Why AI Alone Isn’t Enough for Oligonucleotide Discovery
A new analysis argues that oligonucleotide discovery remains too chemically and biologically complex to be solved by AI alone. The piece is a reminder that in some parts of biopharma, computational power still needs to be paired with deep domain knowledge and experimental iteration.
The argument that AI alone is not enough for oligonucleotide discovery lands at exactly the right moment in the field’s evolution. As more companies apply machine learning to RNA and nucleic-acid therapeutics, the temptation is to assume that better predictive models can replace the deeper scientific work of understanding delivery, stability, immune response, and target biology.
But oligonucleotides are a good example of where complexity resists simplification. These modalities are not just about selecting a sequence; they involve a dense set of constraints that span chemistry, pharmacology, and biology. AI can help navigate those constraints, but it cannot wish them away.

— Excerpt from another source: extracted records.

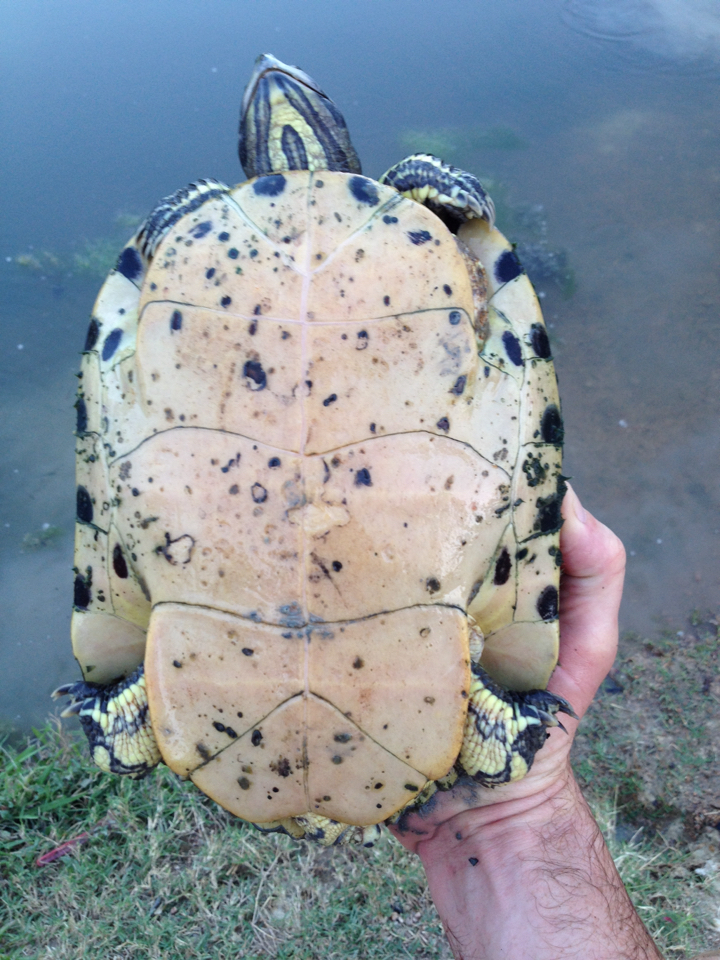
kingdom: Animalia
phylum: Chordata
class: Testudines
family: Emydidae
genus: Trachemys
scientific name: Trachemys scripta
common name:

That makes this article especially valuable as a counterweight to the current market mood. The most productive use of AI in such domains may be as a partner to expert-driven design rather than a substitute for it. The companies that understand where models end and experimental science begins are likely to build more durable pipelines.
In the bigger picture, the piece reinforces a broader truth about AI drug discovery: the more complex the modality, the more important human judgment becomes. AI can narrow the search space, but it still needs a scientist to decide which tradeoffs are worth making and which ones could undermine the whole program.